А вот орать — незачем. Голос и так хрипит — половины слов не разобрать. А в саднящем горле — противная горечь. Сон, а больно, как наяву.
— Я хотела тебя удержать… А ты катишься в пропасть! — грустно журчащий голосок вызывает желание верить. Вызывал бы — у прежней Ирии. — Зачем ты явилась сюда? Здесь древнее место, здесь спит древняя кровь. Здесь злой старик будит мертвых!
— Лучше злой старик, чем плаха и довольная рожа Ревинтера! — бесцеремонно перебила Ирия. — Хотя можешь мне еще что-нибудь присоветовать. Монастырь — был, приговор — тоже, плаха с топорами в перспективе была. Даже Альварен — уже в прошлом. Что еще новенького у тебя в запасе?
— Разве ты не сама просила Свитки? — укоризненный шепот призрака острой болью отдается в ушах. Тоже простуженных.
— Ты мне лучше без Свитков скажи, почему хочешь меня убить?
— Ты будишь древнее зло… — прошелестела «дочь графа». — Но я не хочу твоей смерти…
Ах, древнее зло! Ирия поняла, что закипает.
— Ага! Ревинтер с Николсом, Полина, Леон и весь Регентский Совет в полном составе — святые с нимбом! А я, разумеется, бужу древнее зло! Вместе со злым стариком, которого ты обвиняешь в том же. А может, Первоначальный Грех и убийство всех древних мучеников — тоже моя работа? Уж чтоб до кучи!
— Ты меня не слышишь…
— Ну и убирайся! Всё равно от тебя толку никакого.
— Не слушай злого старика… — еле слышно шелестит голосок, удаляясь…
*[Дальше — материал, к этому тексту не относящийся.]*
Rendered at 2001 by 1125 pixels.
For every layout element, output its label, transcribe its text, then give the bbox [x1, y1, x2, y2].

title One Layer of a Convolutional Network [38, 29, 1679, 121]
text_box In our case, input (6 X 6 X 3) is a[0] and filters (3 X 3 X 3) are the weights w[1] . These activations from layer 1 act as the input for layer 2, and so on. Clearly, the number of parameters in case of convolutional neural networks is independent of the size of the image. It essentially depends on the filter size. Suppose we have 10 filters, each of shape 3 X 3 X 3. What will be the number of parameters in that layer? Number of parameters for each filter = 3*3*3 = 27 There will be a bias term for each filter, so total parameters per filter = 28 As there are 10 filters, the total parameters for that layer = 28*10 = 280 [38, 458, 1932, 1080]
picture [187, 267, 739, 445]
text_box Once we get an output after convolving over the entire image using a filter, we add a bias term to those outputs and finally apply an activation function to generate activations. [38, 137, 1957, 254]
— Ирия! — легкая рука тронула за плечо. — Проснись, дорогая! — уже громче произнесла Катрин. — Прибыл герцог Тенмар. Он хочет поговорить с тобой.
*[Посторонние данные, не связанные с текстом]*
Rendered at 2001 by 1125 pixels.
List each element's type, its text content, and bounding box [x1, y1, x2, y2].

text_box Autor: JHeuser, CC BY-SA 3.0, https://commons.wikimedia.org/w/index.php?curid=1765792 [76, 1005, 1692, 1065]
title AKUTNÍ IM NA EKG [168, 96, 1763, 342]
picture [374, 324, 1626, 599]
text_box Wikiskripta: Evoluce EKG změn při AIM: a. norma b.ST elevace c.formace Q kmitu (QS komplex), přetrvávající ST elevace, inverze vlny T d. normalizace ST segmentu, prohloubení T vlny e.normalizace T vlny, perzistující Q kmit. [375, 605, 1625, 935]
Оказывается, Ирию уже вполне сносно держат ноги. Да и голова — воистину чудо! — кружиться перестала. Почти. Значит, в обморок на руки герцога Тенмара мы, возможно, не грохнемся. Уже радует! Потому как, судя по разговорам, он еще не факт, что подхватит.
А вот других поводов для радости нет. Ирия — всё еще слишком слаба для побега, драк и бешеной скачки верхом. Сейчас беглянку Леон с легкостью одолеет — не то что обученные воины.
Природа, засунувшая душу Ирии в столь слабое, оказывается, тело, — явно не на ее стороне. Но выбора нет. Если понадобится — придется искать способ бежать. А уж переживешь ли очередной побег — вопрос другой. Менее важный. Лучше сдохнуть в канаве, чем на плахе.